*Source information*:

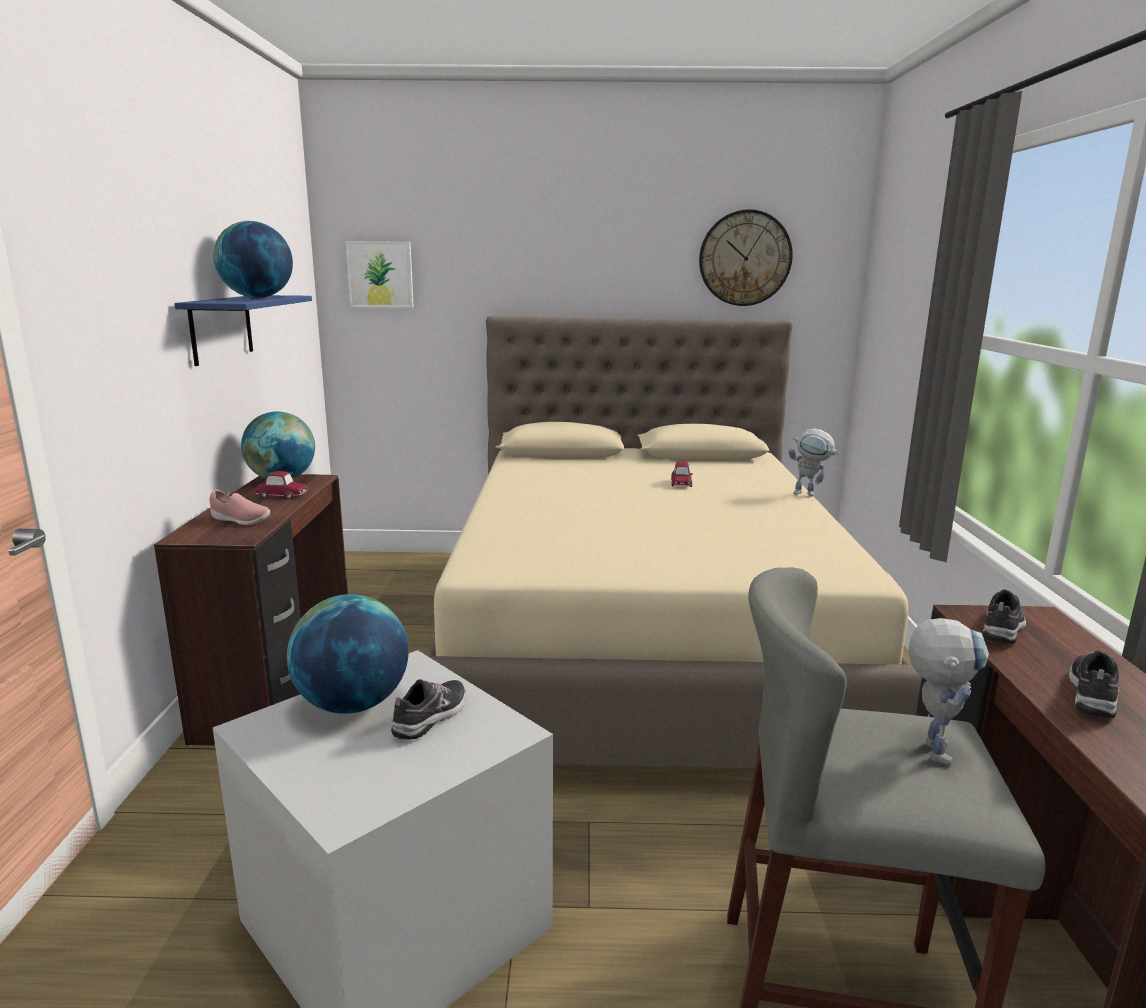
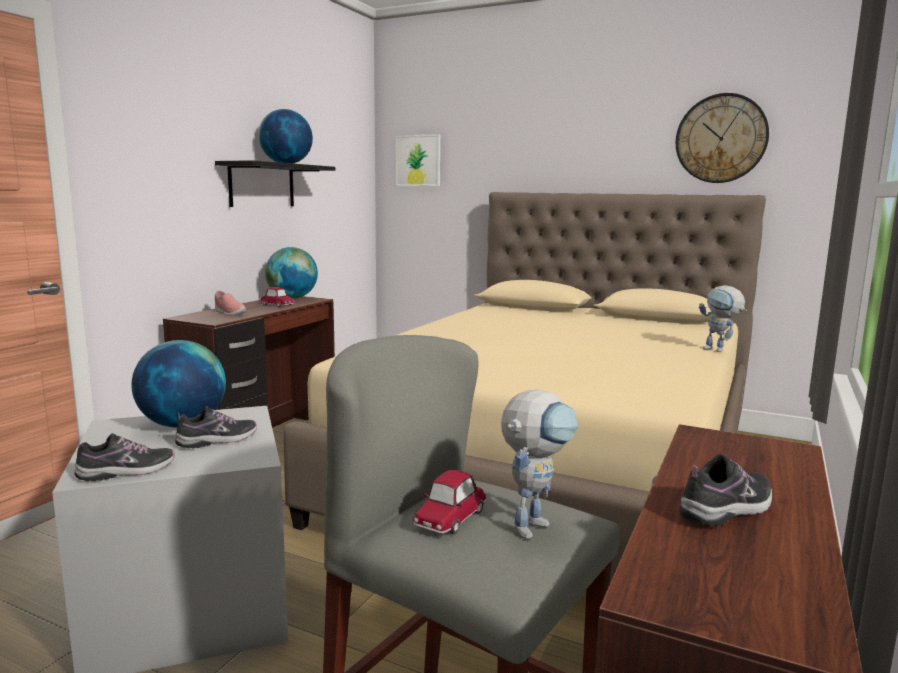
camera: 25 degrees right, 5 degrees down
blue shelf [175,295,312,366] -> black shelf [215,160,335,207]
toy car [671,462,693,487] -> toy car moved to [413,470,487,534]
shoe [983,589,1026,644] -> shoe moved to [74,433,175,481]

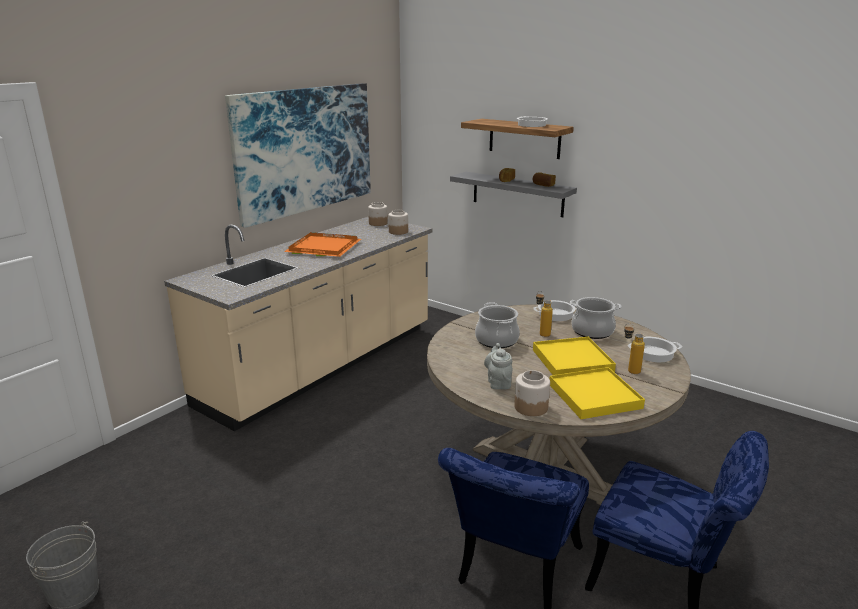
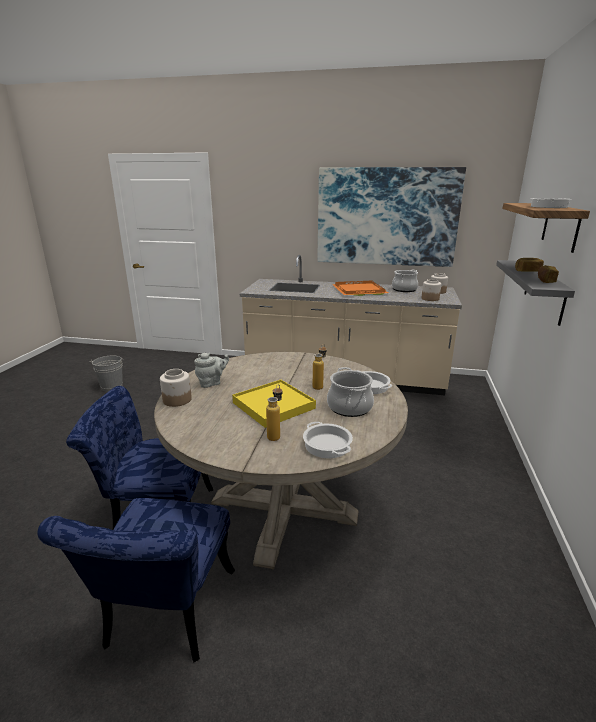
camera: 65 degrees right, 0 degrees up
cooking pot [475,302,520,348] -> cooking pot moved to [392,270,418,292]
yellow tray [550,367,645,419] -> none

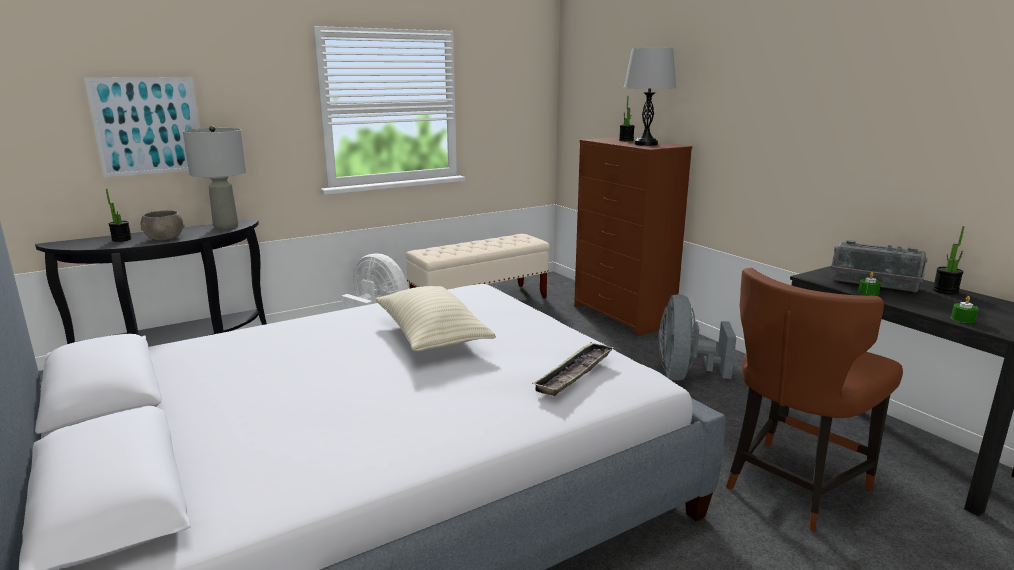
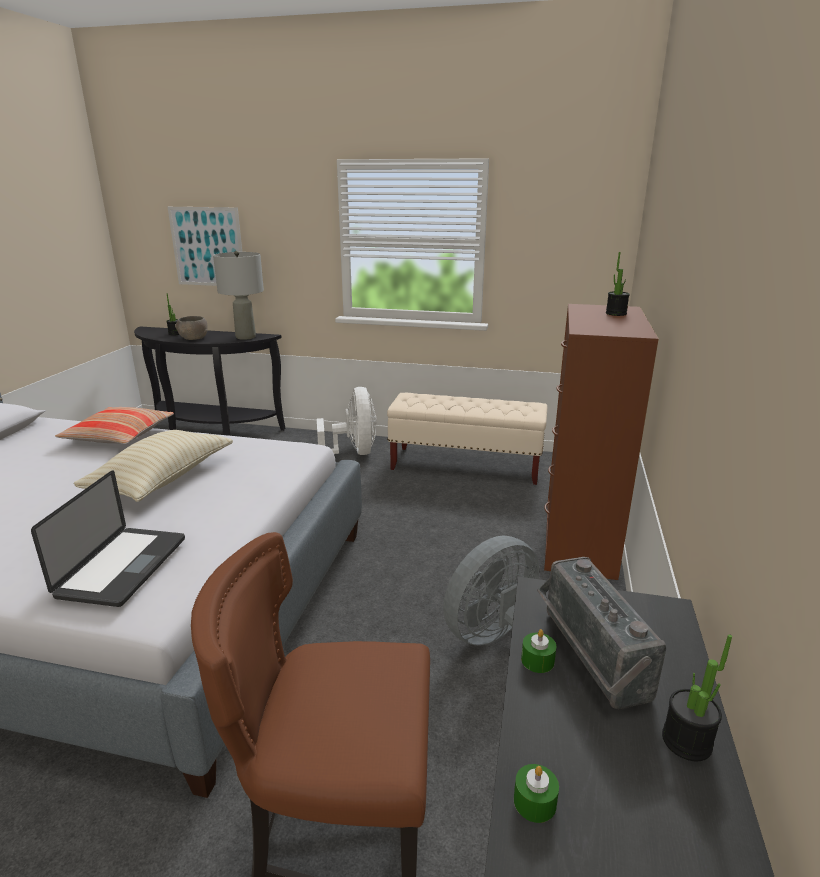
camera: 45 degrees right, 5 degrees up
tray [532,342,614,396] -> laptop [31,470,185,607]
grey table lamp [624,48,676,146] -> none
none -> pillow [55,407,174,444]

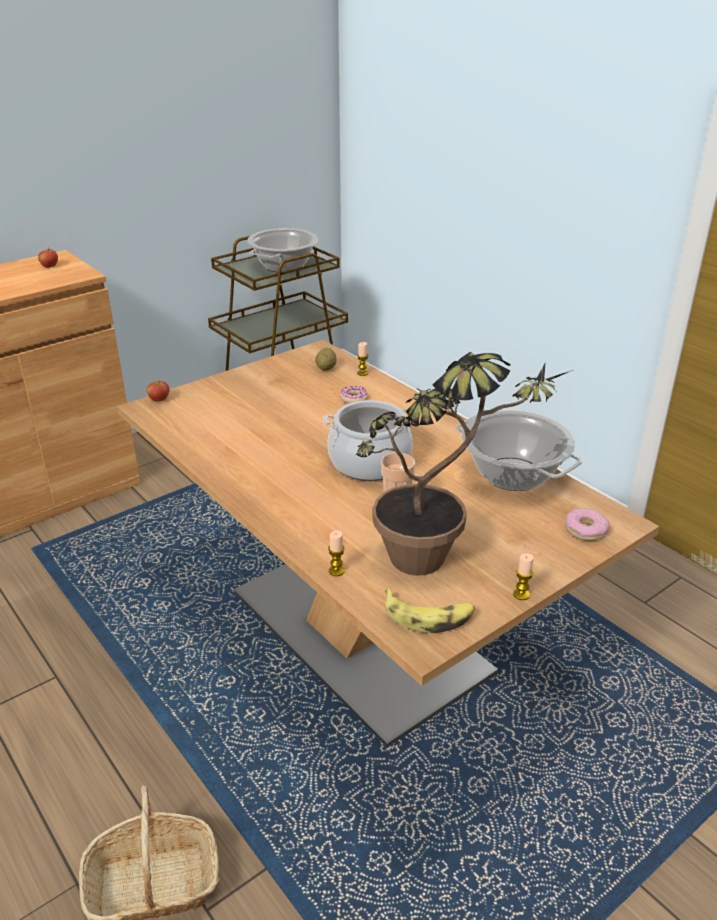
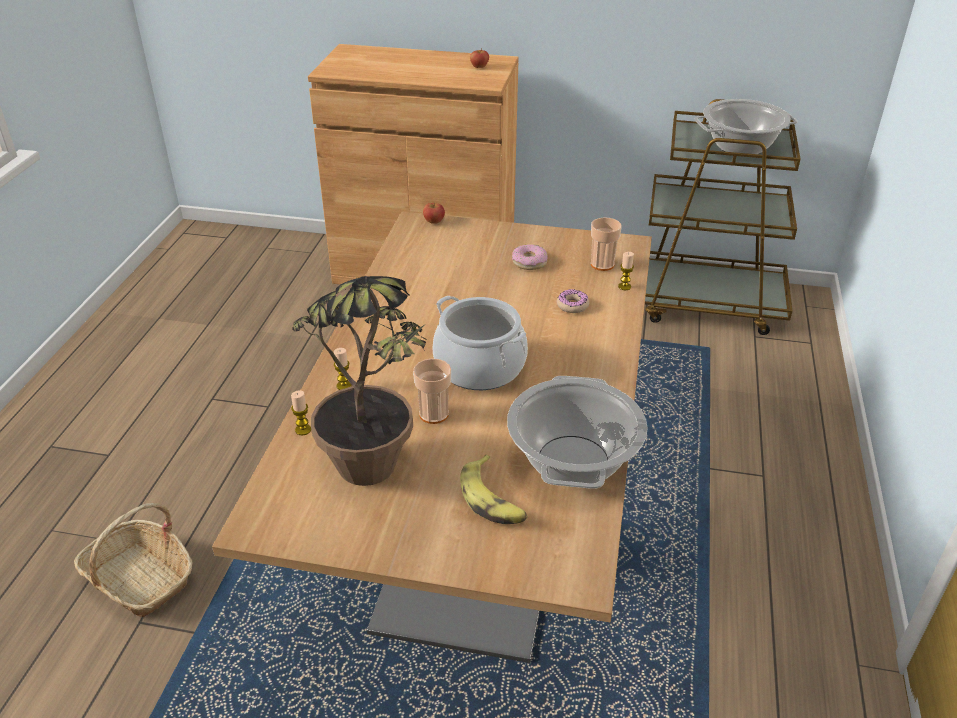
camera: 50 degrees right, 5 degrees up
potato [315,348,336,371] -> cup [591,217,622,271]
banana [385,588,475,633] -> banana moved to [460,455,528,524]
candle [513,553,534,600] -> candle moved to [334,348,352,390]
donut [565,508,609,541] -> donut moved to [512,244,548,270]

*Task item*: Each line above that includes the word "tray" is to be copied.

*Answer to this exercise*:
yellow tray [550,367,645,419] -> none
tray [532,342,614,396] -> laptop [31,470,185,607]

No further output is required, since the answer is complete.